**DOCUMENT TEXT**
#####

Sketching functions of the form y=xf(x)

for part (b) you're stretching the function parallel to the y axis by a factor of x. I think this would mean the horizontal asymptote would then be y=2x? Not sure what other points you'd have to include

An example of a question would be this:

For part (a), my thinking process goes something like this:

We know there are vertical asymptotes at $x= 0, 2$.


Considering the branch of the graph at $x<0$, we can see the graph of $y = \frac{1}{f(x)}$ would have a horizontal asymptote at $y=\frac{1}{2}$ and would continually increase with a vertical asymptote at $x=0$.

Considering the branch of the graph for $0 < x < 2$ we see that there will a negative maximum point, since the original function $f(x)$ has a minimum negative point, and hence the reciprocal will produce a maximum negative point. The graph will then be concave down.

#####

Human pose keypoint data:
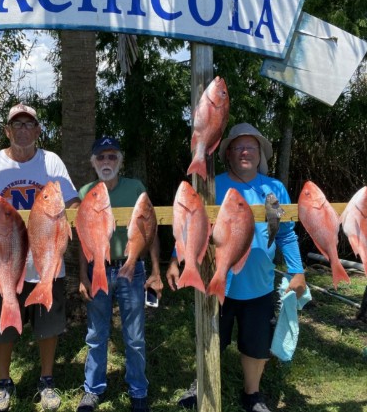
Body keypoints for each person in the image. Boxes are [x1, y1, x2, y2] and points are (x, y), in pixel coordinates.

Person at [166, 123, 306, 412]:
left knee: (256, 346)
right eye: (238, 147)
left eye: (251, 147)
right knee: (210, 338)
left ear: (260, 154)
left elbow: (284, 233)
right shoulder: (212, 186)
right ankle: (201, 384)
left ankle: (252, 395)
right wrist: (174, 258)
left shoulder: (271, 191)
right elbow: (191, 227)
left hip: (259, 284)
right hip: (218, 281)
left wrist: (298, 270)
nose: (245, 152)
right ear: (228, 153)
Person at [0, 103, 80, 412]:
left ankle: (46, 380)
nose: (23, 130)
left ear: (38, 131)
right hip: (5, 261)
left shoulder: (51, 161)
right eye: (16, 125)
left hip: (45, 263)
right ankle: (3, 382)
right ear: (7, 131)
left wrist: (61, 220)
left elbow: (71, 201)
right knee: (2, 326)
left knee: (49, 325)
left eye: (29, 125)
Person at [76, 137, 163, 412]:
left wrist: (156, 272)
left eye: (112, 157)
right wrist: (82, 276)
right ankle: (92, 389)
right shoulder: (85, 192)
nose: (106, 162)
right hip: (97, 269)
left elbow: (150, 231)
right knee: (96, 333)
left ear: (120, 161)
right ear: (93, 163)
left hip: (132, 270)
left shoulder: (136, 188)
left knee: (135, 335)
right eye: (101, 157)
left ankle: (138, 390)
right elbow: (82, 239)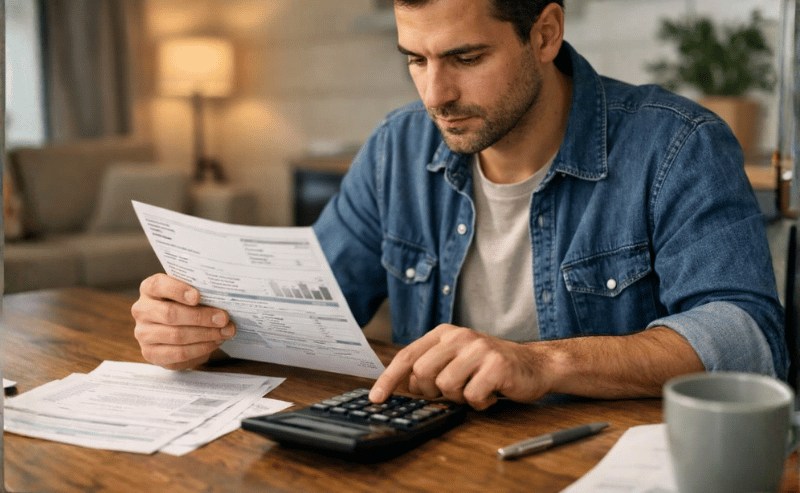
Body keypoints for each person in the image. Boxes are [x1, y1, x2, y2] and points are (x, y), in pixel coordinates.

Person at [132, 0, 786, 410]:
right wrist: (203, 331)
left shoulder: (677, 145)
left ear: (545, 33)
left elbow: (749, 339)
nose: (434, 93)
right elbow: (306, 308)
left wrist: (539, 361)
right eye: (414, 59)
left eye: (465, 57)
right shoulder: (397, 148)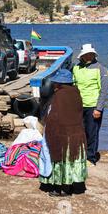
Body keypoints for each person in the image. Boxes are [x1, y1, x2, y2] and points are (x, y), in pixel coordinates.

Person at [40, 69, 88, 197]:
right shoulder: (76, 93)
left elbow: (54, 117)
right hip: (77, 134)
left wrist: (48, 131)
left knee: (60, 160)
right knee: (71, 161)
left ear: (59, 84)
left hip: (62, 135)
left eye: (55, 83)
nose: (54, 85)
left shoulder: (59, 96)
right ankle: (70, 186)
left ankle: (60, 189)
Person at [73, 44, 108, 166]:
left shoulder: (101, 69)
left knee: (92, 132)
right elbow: (73, 86)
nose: (88, 56)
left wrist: (98, 108)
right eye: (86, 54)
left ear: (94, 55)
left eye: (90, 54)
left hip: (93, 106)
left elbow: (103, 91)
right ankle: (80, 155)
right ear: (82, 56)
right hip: (78, 105)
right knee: (79, 131)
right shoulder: (76, 68)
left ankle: (90, 157)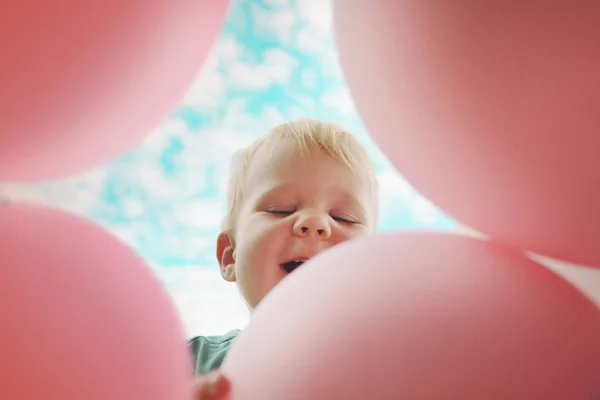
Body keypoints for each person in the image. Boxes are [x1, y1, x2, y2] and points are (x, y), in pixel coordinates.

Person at [190, 118, 380, 399]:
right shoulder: (188, 363)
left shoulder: (393, 373)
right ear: (230, 255)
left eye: (343, 218)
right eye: (280, 210)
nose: (315, 222)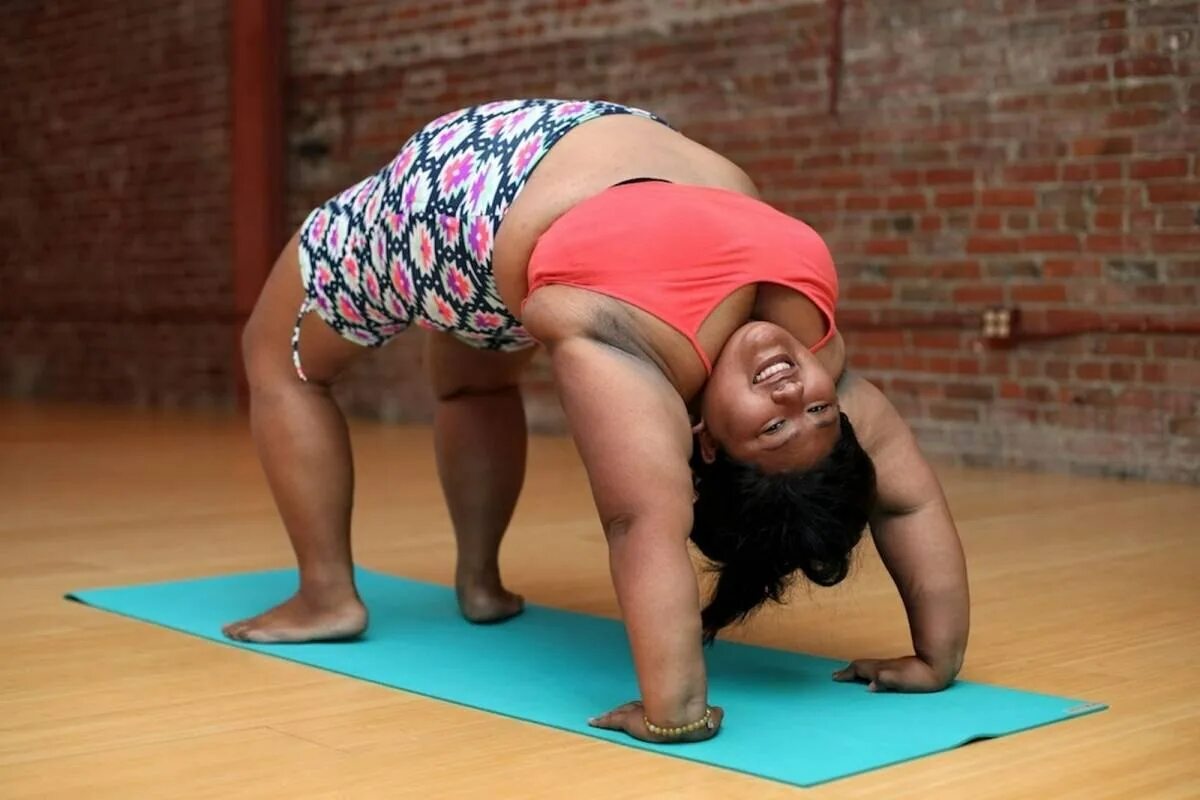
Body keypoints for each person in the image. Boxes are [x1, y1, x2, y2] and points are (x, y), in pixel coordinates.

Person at [225, 99, 969, 743]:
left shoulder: (635, 358)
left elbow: (642, 523)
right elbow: (907, 496)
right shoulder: (813, 348)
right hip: (558, 152)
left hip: (460, 203)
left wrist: (674, 710)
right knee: (473, 377)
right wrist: (936, 659)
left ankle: (327, 594)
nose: (789, 395)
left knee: (278, 354)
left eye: (772, 430)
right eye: (816, 412)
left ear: (702, 446)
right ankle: (480, 583)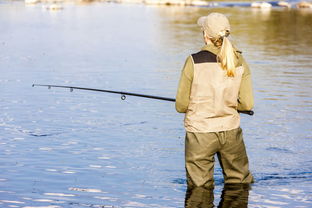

#####

**BRIEF A**
In the graph-sketching thread, what horizontal asymptote does the graph of y = 1/f(x) have on the branch where x < 0?
**BRIEF B**
Reproduce the stretch of the graph-sketching thread from "Considering the branch of the graph for" through "be concave down.".

**WRITTEN ANSWER A**
y = 1/2

**WRITTEN ANSWER B**
Considering the branch of the graph for $0 < x < 2$ we see that there will a negative maximum point, since the original function $f(x)$ has a minimum negative point, and hence the reciprocal will produce a maximum negative point. The graph will then be concave down.